## Passage shown
■ ■ ■ ■ ■ ■ ■
India’s Exemplary Public-Private Partnerships

By Krishna Kant Choubey

Published on: February 4, 2024 at 21:21 IST

Public-private partnerships are collaborations between government agencies and private-sector companies to finance, build, and operate projects like public transportation networks, parks, and convention centers. These partnerships often involve concessions of tax or operating revenue, protection from liability, or partial ownership rights over public services and property to private sector, for-profit entities. They work well when private sector technology and innovation combine with public sector incentives to complete work on time and within budget.

Typically, public-private partnerships have contract periods of 20 to 30 years or longer, with financing partly coming from the private sector but requiring payments from the public sector and/or users over the project’s lifetime. The private partner participates in designing, completing, implementing, and funding the project, while the public partner focuses on defining and monitoring compliance with objectives. Risks are distributed between the public and private partners through negotiation, ideally based on each’s ability to assess, control, and cope with them.

Private-government partnerships enhance operational efficiency and economic diversity, while promoting private sector technology and innovation. However, they also carry construction, availability, and demand risks, which may be transferred to the public partner. Public-private partnerships also pose risks for the public and taxpayers, including liability for service quality and increased fees.

As India is emerging as a global leader in climate action, with its public-private partnerships being recognized as exemplary. The country, with the world’s largest population and the 5th largest economy, is addressing the climate challenge through innovative collaborations between the government and the private sector. Notably, India’s railways, one of the busiest in the world, is aiming for net zero emissions by 2030, showcasing its commitment to sustainability.

At COP28 in Dubai, India rose to the 7th position in the Climate Change Performance Index, signaling its progress in climate initiatives. The nation has set ambitious goals, including achieving net zero emissions by 2070 and reducing carbon intensity by 45% by 2030.

India’s approach involves proactive government initiatives, innovative policies, and increasing cooperation between the public and private sectors.
■ ■ ■ ■ ■ ■ ■
## Records provided
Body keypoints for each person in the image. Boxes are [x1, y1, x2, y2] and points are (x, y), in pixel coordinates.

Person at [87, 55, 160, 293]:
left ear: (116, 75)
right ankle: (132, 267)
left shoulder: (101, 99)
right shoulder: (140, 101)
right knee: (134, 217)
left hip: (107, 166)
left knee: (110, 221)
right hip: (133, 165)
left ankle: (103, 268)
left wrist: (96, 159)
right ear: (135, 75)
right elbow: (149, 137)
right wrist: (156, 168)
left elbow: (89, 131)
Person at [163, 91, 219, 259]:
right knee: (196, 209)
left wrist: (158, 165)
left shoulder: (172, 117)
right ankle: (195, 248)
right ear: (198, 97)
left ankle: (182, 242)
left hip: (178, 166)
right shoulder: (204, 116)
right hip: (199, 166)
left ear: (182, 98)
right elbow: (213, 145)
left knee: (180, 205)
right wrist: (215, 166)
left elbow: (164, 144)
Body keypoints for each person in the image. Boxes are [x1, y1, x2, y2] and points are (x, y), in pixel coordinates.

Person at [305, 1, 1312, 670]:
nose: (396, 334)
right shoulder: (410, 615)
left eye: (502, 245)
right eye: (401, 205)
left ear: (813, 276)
■ ■ ■ ■ ■ ■ ■
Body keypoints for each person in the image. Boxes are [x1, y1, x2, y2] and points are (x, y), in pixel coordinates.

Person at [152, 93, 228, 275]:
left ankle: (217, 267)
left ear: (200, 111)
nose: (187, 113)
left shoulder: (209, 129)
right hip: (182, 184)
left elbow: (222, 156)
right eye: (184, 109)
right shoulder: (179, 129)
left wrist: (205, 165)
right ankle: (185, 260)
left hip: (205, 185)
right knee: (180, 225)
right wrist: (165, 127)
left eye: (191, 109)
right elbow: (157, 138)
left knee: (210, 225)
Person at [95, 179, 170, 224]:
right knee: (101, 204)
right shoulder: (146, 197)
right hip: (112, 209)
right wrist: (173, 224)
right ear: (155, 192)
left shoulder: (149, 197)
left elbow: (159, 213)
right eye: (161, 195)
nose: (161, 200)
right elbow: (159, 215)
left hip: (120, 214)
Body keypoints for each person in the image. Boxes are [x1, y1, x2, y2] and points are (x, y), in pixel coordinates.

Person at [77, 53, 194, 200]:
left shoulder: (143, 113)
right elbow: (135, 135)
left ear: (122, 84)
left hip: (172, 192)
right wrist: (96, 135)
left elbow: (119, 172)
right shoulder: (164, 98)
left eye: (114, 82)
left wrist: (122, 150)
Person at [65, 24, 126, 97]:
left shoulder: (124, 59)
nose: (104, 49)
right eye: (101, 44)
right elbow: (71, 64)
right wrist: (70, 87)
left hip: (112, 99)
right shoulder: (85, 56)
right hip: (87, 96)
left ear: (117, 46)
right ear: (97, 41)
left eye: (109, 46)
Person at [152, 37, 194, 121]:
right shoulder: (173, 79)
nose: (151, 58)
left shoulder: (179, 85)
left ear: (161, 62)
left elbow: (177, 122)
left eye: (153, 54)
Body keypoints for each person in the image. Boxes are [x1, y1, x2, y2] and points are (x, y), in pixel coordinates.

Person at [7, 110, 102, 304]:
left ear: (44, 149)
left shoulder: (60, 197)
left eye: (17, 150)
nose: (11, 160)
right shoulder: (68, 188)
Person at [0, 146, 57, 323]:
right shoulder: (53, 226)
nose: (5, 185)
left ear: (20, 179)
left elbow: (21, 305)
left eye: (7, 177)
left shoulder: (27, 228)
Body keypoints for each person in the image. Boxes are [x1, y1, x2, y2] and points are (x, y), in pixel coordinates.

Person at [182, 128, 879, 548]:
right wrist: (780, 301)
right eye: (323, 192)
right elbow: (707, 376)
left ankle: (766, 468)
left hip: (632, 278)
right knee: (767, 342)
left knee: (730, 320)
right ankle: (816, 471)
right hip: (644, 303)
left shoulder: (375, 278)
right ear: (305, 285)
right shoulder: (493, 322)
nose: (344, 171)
■ ■ ■ ■ ■ ■ ■
## Requirement
Continue the article on India's public-private partnerships in climate action, starting after its final sentence about government initiatives and public-private cooperation.

## Output of the task
India’s journey towards achieving its climate goals is seen as a model for the world, highlighting the importance of government-business collaboration in driving sustainable growth. The article delves into different public-private partnerships model.

There are several models of Public-Private Partnership which depends on nature of the projects, that will be discussed below

●      Build Operate Transfer Model

Build-Operate-Transfer (BOT) is a public-private partnership (PPP) strategy that allows the private sector to participate in the building of public infrastructure. Private businesses finance, design, build, and run projects for a set length of time, typically for large-scale projects such as toll highways, bridges, airports, and power plants. BOT invites private investment, transfers construction and operating risks, and promotes efficiency. Successful BOT projects necessitate a well-defined legislative framework, open risk allocation, and a balance between private sector profit motives and public service goals.

●      Build Own Operate Model

Build-Own-Operate (BOO) is a Public-Private Partnership (PPP) model in which a private corporation manages the whole life cycle of a public infrastructure project. The private sector participates in the construction, design, and construction phases and keeps ownership throughout the project’s life cycle. This varies from other PPP models in that ownership is given back to the public sector. The private organization often recoups its investment and profits by operating the facility and generating income streams such as user fees or service costs. BOO projects are widespread in infrastructure industries such as power production, where private corporations construct, own, and operate power plants. Successful BOO projects need a well-structured legal framework, unambiguous risk distribution, and a balanced approach to addressing both the private and public sectors.

●      Build Own Operate Transfer Model

The Build Own Operate, and Transfer (BOOT) model is a PPP framework for facilitating infrastructure projects. It entails a private entity designing, funding, building, and operating the infrastructure for a set time. This concept allows the private sector to invest in and manage large-scale projects, while the public sector reaps the advantages of the completed project without incurring any upfront costs. It is widely employed in projects such as toll highways, airports, power plants, and water treatment facilities.During the operational phase, the private operator oversees day-to-day operations, maintenance, and service provision, collecting user fees

or charges to pay their investment and operational costs. At the end of the contract time, ownership and operation of the infrastructure are handed to the public sector or government for free or at a low cost, depending on the parameters of the build-own-operate-transfer agreement. Both parties benefit from the private sector’s knowledge, technology, and efficiency in project delivery and management, while the private organization collects long-term revenue through user fees before finally handing over the infrastructure to the public sector.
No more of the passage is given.